Overall, while we were unsuccessful in reaching our primary goal, the lessons learned were invaluable for the future of the project. We now have a laundry list of upgrades in addition to the development of the solar power system.

We’re champing at the bit to get the vehicle ready for its next adventure and can’t wait to once again settle into the command chair. Expect to hear more tales in the future from the exciting adventures of TKIRV!

13 thoughts on “A 4G Rover And The Benefits Of A Shakedown Mission

  1. I distinctly remember having this same exact idea in 1997, although my idea was to use a REALLY long cable instead of anything wireless. Of course, I couldn’t afford anything back then, so I only had to wait 22 years to see my dream realized. Thanks.

    1. 1994, and I was trying to hack dialup modems into cordless phones so I could have a wireless rover to drive around the school hallways at night and freak out the janitorial staff. In retrospect there were so many things I didn’t understand about modems, but I wonder if I could make it work with what I know now!

      Hey Lewin, is there a potential for a “Second-chance projects decades later” series here? ;)

    1. I was thinking strobe the illumination only when the gyro says the camera is in its desired orientation. Let it wobble, who cares? Just control the light so it only “samples” the terrain when it’s passing through the level mark of each wobble.
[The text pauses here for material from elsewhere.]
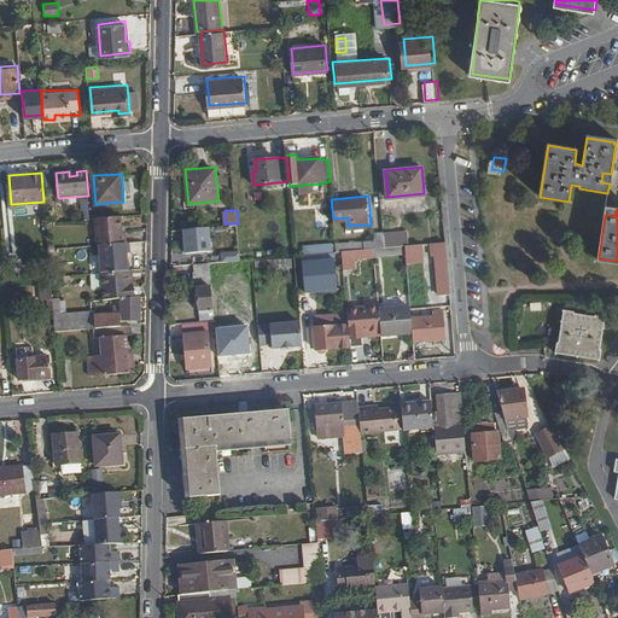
[(122,223),(122,215),(95,217),(97,226),(122,223)]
        1. Steady cams don’t work that way. You can’t really mess too much with your sampling like that with video, as you need to be capturing a certain amount of frames per second at a regular pace.

    2. From the article:

      “This rover is plagued by a major vibration problem with the video. This was particularly pronounced at night, with our vision becoming a blurry mess when bouncing along the footpath. However, drone video is a thing, and investing in an expensive but effective 3-axis gimbal is a solution we’ll test on future versions.”

      It’s something I’m very eager to explore, as it would improve driveability immensely. Saving for parts as we speak!

  2. I’ve had a similar idea bouncing around in my brain for many years but never got around to it. But my plan was to turn it loose in some interesting place, like maybe a large national park or some remote place where you could drive it for miles over weeks or months.